Gegen Selbstzensur Umstrittener "Ehrenmord"-Krimi erscheint doch

Die Entscheidung sorgte für einige Aufregung: Aus Angst vor negativen Reaktionen schmiss ein Düsseldorfer Verlag einen Ehrenmord-Krimi aus dem Programm. Feine Sache, dachte sich ein Konkurrent - und veröffentlicht das umstrittene Werk jetzt kurzerhand selbst.

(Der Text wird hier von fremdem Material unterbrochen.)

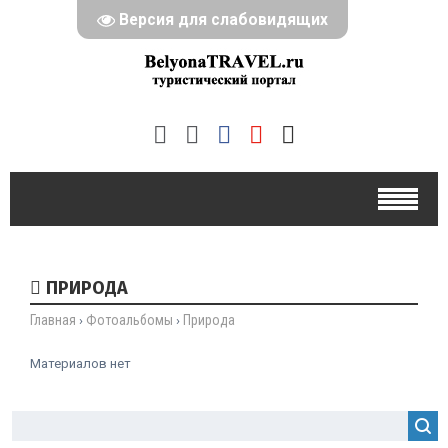
Версия для слабовидящих
ПРИРОДА
Главная
Фотоальбомы
Природа
›
›
Материалов нет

Hamburg/Leer - Verlegerisches Kalkül oder heroischer Kampf für die Kunst- und Meinungsfreiheit? Beides mag irgendwie eine Rolle spielen bei dieser Entscheidung, verdienstvoll ist sie aber auf jeden Fall: Der aus Angst vor islamistischen Reaktionen zunächst abgelehnte Ehrenmord-Kriminalroman von Gabriele Brinkmann erscheint jetzt doch.

Wie der Leda-Verlag aus dem ostfriesischen Leer am Mittwoch mitteilte, ist das Buch mit dem Titel "Wem Ehre gebührt" kurzfristig in das Programm aufgenommen worden. Der Roman soll bereits am Freitag auf der Frankfurter Buchmesse präsentiert werden und ab dem 19. Oktober im Handel erhältlich sein.

Nach Angaben des Verlagshauses sei es nach der Lektüre "gar keine Frage mehr gewesen", das Buch zu drucken. "Der Roman ist kritisch und dürfte manchen provozieren, natürlich, aber er differenziert auch", sagte die Verlegerin Heike Gerdes. Das Buch greife nicht "die Türken" oder "den Islam" an, sondern nur die Auswüchse einer frauenfeindlichen Einstellung, die sich auf Tradition und Religion berufe, um Männern die Macht zu erhalten.

Ganz so locker wie das klingt, nahm die Verlegerin die ganze Sache dann aber doch nicht: Aus Gründen der Vernunft seien die Polizei am Verlagssitz in Leer und am Wohnort der Autorin Gabriele Brinkmann in Bochum verständigt worden.

So mutig - oder konsequent - wie Verlegerin Gerdes waren ihre Kollegen vom Düsseldorfer Droste Verlag zuvor nicht. Wie der SPIEGEL exklusiv berichtete, hatte das Verlagshaus Ende Oktober aus Furcht vor möglichen Repressalien durch Islamisten den Roman zurückgezogen.

Eigentlich hätte das Buch von Brinkmann, die den Krimi unter dem Pseudonym W.W. Domsky geschrieben hatte, Ende September veröffentlicht werden sollen. Droste hatte jedoch ähnliche Reaktionen wie nach Veröffentlichung der Mohammed-Karikaturen befürchtet. Und da die Autorin sich weigerte, Dialog-Passagen wie "… schiebt euch euren Koran doch …" durch etwa "… schiebt euch eure Ehre doch …" oder "Erst die grüne Hölle" durch "Erst der grüne Kitsch" zu ersetzen, gab der Verlag die Rechte an dem Krimi wieder zurück.